I know everyone is familiar with “motivational posters.” Those tired old JPEGs of cats clinging to a branch that say, “Hang in there!” or a snap of a guy on top of a mountain subtitled “Aspire to climb as high as you can dream!” These things don’t work for me.
I’m going to be a rebel and write an opposition to the typical model of motivation — I’m not inspired by dreams, inner strength or resilience. At this point in the semester, I’m powered by the internal combustion of pure and targeted spite.
Huge assignment? Awesome. I’m going to make it so good, it’s going to make the prompt look like an embarrassment. The effort I put in will make the professor afraid to assign something like that to the next set of students, for fear of being intellectually shamed once more.

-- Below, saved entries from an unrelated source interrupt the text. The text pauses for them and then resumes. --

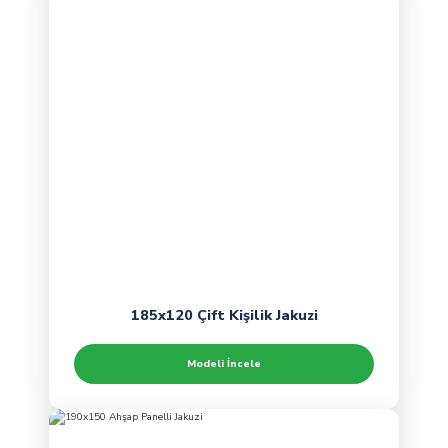
185x120 Çift Kişilik Jakuzi
Modeli İncele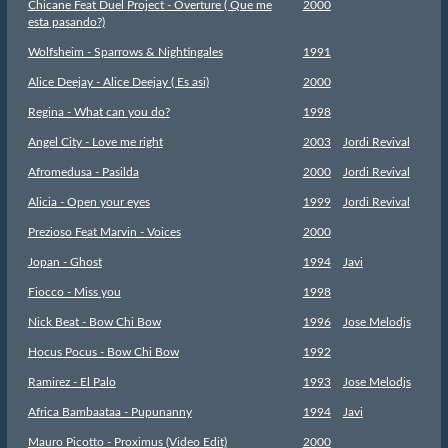
Chicane Feat Duel Project - Overture ( Que me
2000
esta pasando?)
Wolfsheim - Sparrows & Nightingales
1991
Alice Deejay - Alice Deejay ( Es asi)
2000
Regina - What can you do?
1998
Angel City - Love me right
2003
Jordi Revival
Afromedusa - Pasilda
2000
Jordi Revival
Alicia - Open your eyes
1999
Jordi Revival
Prezioso Feat Marvin - Voices
2000
Jopan - Ghost
1994
Javi
Fiocco - Miss you
1998
Nick Beat - Bow Chi Bow
1996
Jose Melodjs
Hocus Pocus - Bow Chi Bow
1992
Ramirez - El Palo
1993
Jose Melodjs
Africa Bambaataa - Pupunanny
1994
Javi
Mauro Picotto - Proximus (Video Edit)
2000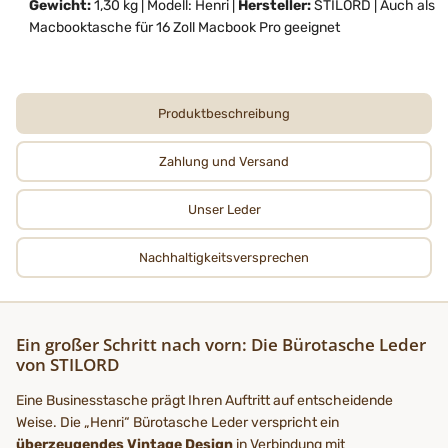
Gewicht:
1,30 kg | Modell: Henri |
Hersteller:
STILORD | Auch als
Macbooktasche für 16 Zoll Macbook Pro geeignet
Produktbeschreibung
Zahlung und Versand
Unser Leder
Nachhaltigkeits­­­versprechen
Ein großer Schritt nach vorn: Die Bürotasche Leder
von STILORD
Eine Businesstasche prägt Ihren Auftritt auf entscheidende
Weise. Die „Henri“ Bürotasche Leder verspricht ein
überzeugendes Vintage Design
in Verbindung mit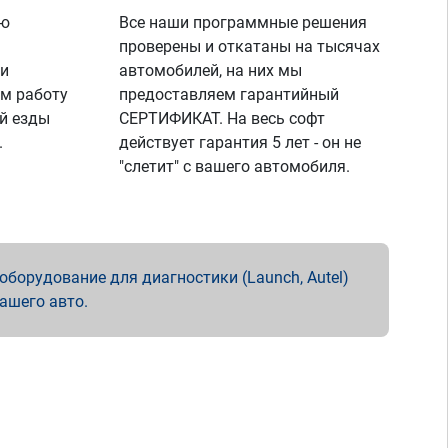
ую
Все наши программные решения
проверены и откатаны на тысячах
 и
автомобилей, на них мы
м работу
предоставляем гарантийный
й езды
СЕРТИФИКАТ. На весь софт
.
действует гарантия 5 лет - он не
"слетит" с вашего автомобиля.
борудование для диагностики (Launch, Autel)
вашего авто.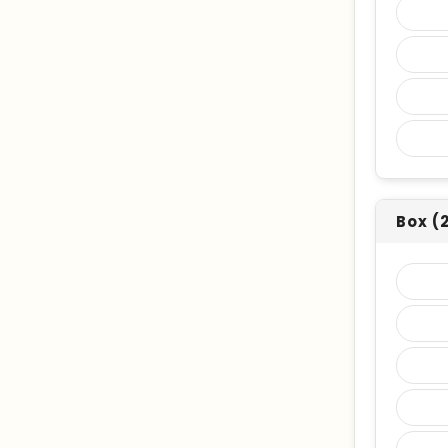
Box (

Column to write? I sit in the darkness and grind my teeth until I find the one thorn in my side that I can tear to pieces for at least 500 words. Then, I set my target in front of me, throw a fistful of knives at it and drop a steamroller on it for good measure. When I’m done, I’m breathing smoke out of my nostrils like a cartoon ox, but shipping the finished product out to The Diamondback is like staring at a dead fly that had been harassing me for hours.
If I find a person as the target of my spite, I become more motivated than ever to overcome them. I don’t mean I’ll ignore them or cut them out of my life, I mean that I will work to be so audaciously successful that we never talk because of their terrified awe. Not that I’ve ever found that happening, but the feeling gets me so motivated I shoot for the moon. No five-year plan or early morning exercise ever gets me dreaming bigger than picturing myself outshining someone I don’t like.
People like me, we’re the real Sith Lords. I know, the Sith lose at the end of the story, but Luke never killed Vader or Emperor Palpatine. Spoiler: They killed each other. That means I’m invincible.